BEGIN Entries supplied

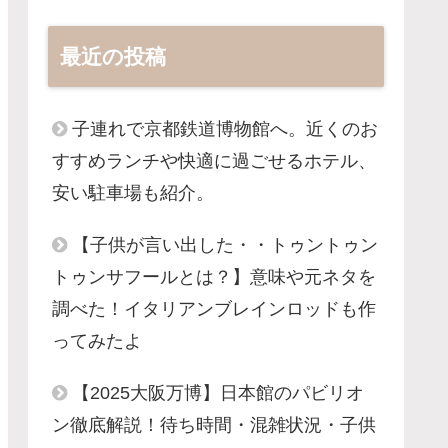
最近の投稿
子連れで京都鉄道博物館へ。近くのお
すすめランチや快適に過ごせるホテル、
安い駐車場も紹介。
【子供が言い出した・・トゥントゥン
トゥンサフールとは？】意味や元ネタを
調べた！イタリアンブレインロッドも作
ってみたよ
【2025大阪万博】日本館のパビリオ
ン徹底解説！待ち時間・混雑状況・子供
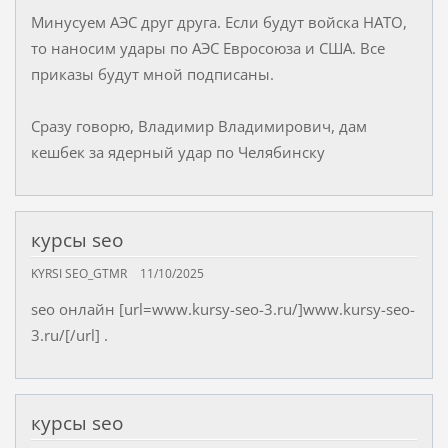
Минусуем АЭС друг друга. Если будут войска НАТО,
то наносим удары по АЭС Евросоюза и США. Все
приказы будут мной подписаны.
Сразу говорю, Владимир Владимирович, дам
кешбек за ядерный удар по Челябинску
курсы seo
KYRSI SEO_GTMR
11/10/2025
seo онлайн [url=www.kursy-seo-3.ru/]www.kursy-seo-
3.ru/[/url] .
курсы seo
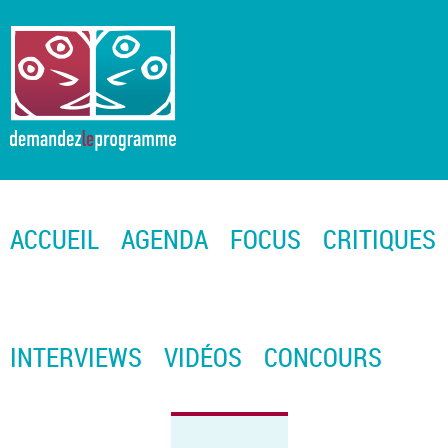
ACCUEIL
AGENDA
FOCUS
CRITIQUES
INTERVIEWS
VIDÉOS
CONCOURS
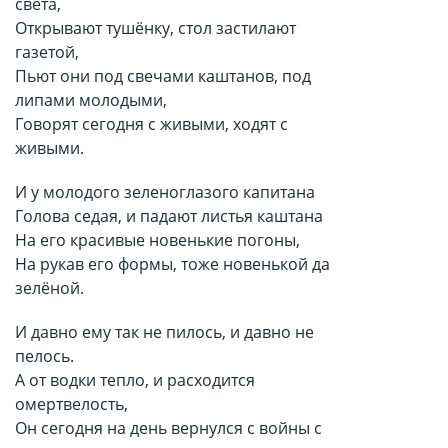
света,
Открывают тушёнку, стол застилают
газетой,
Пьют они под свечами каштанов, под
липами молодыми,
Говорят сегодня с живыми, ходят с
живыми.
И у молодого зеленоглазого капитана
Голова седая, и падают листья каштана
На его красивые новенькие погоны,
На рукав его формы, тоже новенькой да
зелёной.
И давно ему так не пилось, и давно не
пелось.
А от водки тепло, и расходится
омертвелость,
Он сегодня на день вернулся с войны с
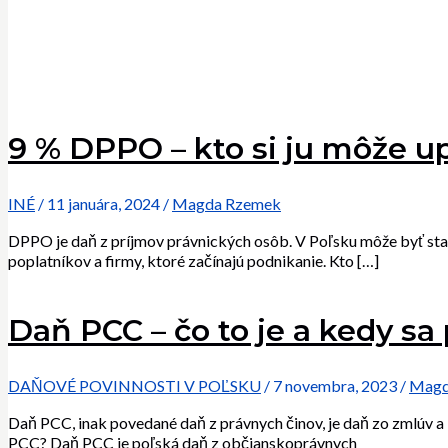
9 % DPPO – kto si ju môže up
INÉ
/
11 januára, 2024
/
Magda Rzemek
DPPO je daň z príjmov právnických osôb. V Poľsku môže byť st
poplatníkov a firmy, ktoré začínajú podnikanie. Kto […]
Daň PCC – čo to je a kedy sa 
DAŇOVÉ POVINNOSTI V POĽSKU
/
7 novembra, 2023
/
Magd
Daň PCC, inak povedané daň z právnych činov, je daň zo zmlúv a
PCC? Daň PCC je poľská daň z občianskoprávnych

END Entries supplied

Pictures stay out; the records above are otherwise reproduced exactly.

→ **The answer**
最近の投稿
子連れで京都鉄道博物館へ。近くのお
すすめランチや快適に過ごせるホテル、
安い駐車場も紹介。
【子供が言い出した・・トゥントゥン
トゥンサフールとは？】意味や元ネタを
調べた！イタリアンブレインロッドも作
ってみたよ
【2025大阪万博】日本館のパビリオ
ン徹底解説！待ち時間・混雑状況・子供
Минусуем АЭС друг друга. Если будут войска НАТО,
то наносим удары по АЭС Евросоюза и США. Все
приказы будут мной подписаны.
Сразу говорю, Владимир Владимирович, дам
кешбек за ядерный удар по Челябинску
курсы seo
KYRSI SEO_GTMR
11/10/2025
seo онлайн [url=www.kursy-seo-3.ru/]www.kursy-seo-
3.ru/[/url] .
курсы seo
ACCUEIL
AGENDA
FOCUS
CRITIQUES
INTERVIEWS
VIDÉOS
CONCOURS
света,
Открывают тушёнку, стол застилают
газетой,
Пьют они под свечами каштанов, под
липами молодыми,
Говорят сегодня с живыми, ходят с
живыми.
И у молодого зеленоглазого капитана
Голова седая, и падают листья каштана
На его красивые новенькие погоны,
На рукав его формы, тоже новенькой да
зелёной.
И давно ему так не пилось, и давно не
пелось.
А от водки тепло, и расходится
омертвелость,
Он сегодня на день вернулся с войны с
9 % DPPO – kto si ju môže up
INÉ
/
11 januára, 2024
/
Magda Rzemek
DPPO je daň z príjmov právnických osôb. V Poľsku môže byť st
poplatníkov a firmy, ktoré začínajú podnikanie. Kto […]
Daň PCC – čo to je a kedy sa 
DAŇOVÉ POVINNOSTI V POĽSKU
/
7 novembra, 2023
/
Magd
Daň PCC, inak povedané daň z právnych činov, je daň zo zmlúv a
PCC? Daň PCC je poľská daň z občianskoprávnych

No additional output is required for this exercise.